#### [What the task asks]
Reproduce verbatim the lines in the rows below, from the line containing "scientific name: Tucetona laticostata" through the line containing "order: Hemiptera".
--- start Input records ---
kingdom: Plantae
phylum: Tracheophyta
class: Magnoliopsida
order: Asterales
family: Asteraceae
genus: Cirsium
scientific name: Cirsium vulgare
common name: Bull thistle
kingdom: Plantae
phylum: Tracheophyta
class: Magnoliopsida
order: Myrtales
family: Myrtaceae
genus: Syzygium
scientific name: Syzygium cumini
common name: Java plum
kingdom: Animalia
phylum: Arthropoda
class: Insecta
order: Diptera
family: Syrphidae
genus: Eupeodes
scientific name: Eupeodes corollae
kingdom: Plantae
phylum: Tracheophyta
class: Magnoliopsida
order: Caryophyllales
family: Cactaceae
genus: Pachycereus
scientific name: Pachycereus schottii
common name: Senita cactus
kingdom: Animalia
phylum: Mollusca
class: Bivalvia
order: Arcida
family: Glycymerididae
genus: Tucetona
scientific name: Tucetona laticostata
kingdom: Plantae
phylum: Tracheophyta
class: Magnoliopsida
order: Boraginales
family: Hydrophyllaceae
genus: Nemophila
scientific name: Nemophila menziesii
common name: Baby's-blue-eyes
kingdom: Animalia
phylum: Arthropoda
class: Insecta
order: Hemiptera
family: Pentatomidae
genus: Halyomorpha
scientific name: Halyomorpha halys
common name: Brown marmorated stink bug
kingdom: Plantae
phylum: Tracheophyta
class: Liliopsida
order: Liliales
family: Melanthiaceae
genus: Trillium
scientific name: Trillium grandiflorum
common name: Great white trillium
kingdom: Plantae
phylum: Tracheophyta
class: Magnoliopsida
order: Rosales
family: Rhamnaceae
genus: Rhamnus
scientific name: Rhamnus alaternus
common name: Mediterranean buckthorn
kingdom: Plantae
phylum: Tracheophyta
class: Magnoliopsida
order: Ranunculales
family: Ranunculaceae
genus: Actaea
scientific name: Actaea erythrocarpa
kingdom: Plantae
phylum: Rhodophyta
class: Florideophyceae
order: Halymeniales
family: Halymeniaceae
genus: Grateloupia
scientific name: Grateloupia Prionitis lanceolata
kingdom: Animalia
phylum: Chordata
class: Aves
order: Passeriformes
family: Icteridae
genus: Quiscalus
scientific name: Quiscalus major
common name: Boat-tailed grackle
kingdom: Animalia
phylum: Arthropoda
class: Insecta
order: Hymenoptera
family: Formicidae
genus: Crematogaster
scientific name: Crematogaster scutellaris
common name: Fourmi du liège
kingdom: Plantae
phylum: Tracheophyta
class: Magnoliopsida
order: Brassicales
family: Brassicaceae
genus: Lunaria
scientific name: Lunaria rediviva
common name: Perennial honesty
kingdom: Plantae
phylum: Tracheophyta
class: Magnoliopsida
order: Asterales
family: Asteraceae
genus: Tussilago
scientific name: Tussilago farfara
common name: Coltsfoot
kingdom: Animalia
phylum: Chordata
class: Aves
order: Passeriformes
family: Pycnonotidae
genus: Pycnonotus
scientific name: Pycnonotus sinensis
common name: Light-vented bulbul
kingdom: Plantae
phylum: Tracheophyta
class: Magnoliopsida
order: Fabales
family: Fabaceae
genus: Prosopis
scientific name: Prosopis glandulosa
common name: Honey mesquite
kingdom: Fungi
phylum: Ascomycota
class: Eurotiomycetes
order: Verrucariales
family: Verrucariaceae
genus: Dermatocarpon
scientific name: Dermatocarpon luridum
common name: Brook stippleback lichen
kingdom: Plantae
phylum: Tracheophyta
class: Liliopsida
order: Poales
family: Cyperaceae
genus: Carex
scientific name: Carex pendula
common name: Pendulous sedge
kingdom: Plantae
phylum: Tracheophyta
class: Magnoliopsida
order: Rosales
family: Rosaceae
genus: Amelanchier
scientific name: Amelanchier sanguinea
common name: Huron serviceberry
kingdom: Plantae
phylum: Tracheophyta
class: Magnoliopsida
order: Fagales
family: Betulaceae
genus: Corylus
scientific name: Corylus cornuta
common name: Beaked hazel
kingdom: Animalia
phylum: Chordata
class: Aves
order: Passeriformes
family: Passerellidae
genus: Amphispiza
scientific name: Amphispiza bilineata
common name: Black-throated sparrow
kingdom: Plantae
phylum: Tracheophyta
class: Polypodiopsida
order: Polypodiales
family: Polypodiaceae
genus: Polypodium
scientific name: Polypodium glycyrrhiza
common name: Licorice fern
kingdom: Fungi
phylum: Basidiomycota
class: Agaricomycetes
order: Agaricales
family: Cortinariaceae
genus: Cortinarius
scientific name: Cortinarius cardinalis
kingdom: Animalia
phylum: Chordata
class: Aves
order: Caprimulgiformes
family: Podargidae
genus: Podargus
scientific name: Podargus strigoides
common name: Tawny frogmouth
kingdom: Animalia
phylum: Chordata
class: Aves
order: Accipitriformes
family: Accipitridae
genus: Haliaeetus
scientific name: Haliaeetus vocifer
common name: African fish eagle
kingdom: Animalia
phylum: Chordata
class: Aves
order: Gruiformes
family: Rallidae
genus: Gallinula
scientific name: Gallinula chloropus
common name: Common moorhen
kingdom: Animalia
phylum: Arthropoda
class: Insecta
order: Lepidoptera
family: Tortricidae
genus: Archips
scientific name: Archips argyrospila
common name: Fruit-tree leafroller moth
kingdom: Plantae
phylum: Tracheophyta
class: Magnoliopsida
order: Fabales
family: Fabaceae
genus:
--- end Input records ---
#### [Result for this exercise]
scientific name: Tucetona laticostata
kingdom: Plantae
phylum: Tracheophyta
class: Magnoliopsida
order: Boraginales
family: Hydrophyllaceae
genus: Nemophila
scientific name: Nemophila menziesii
common name: Baby's-blue-eyes
kingdom: Animalia
phylum: Arthropoda
class: Insecta
order: Hemiptera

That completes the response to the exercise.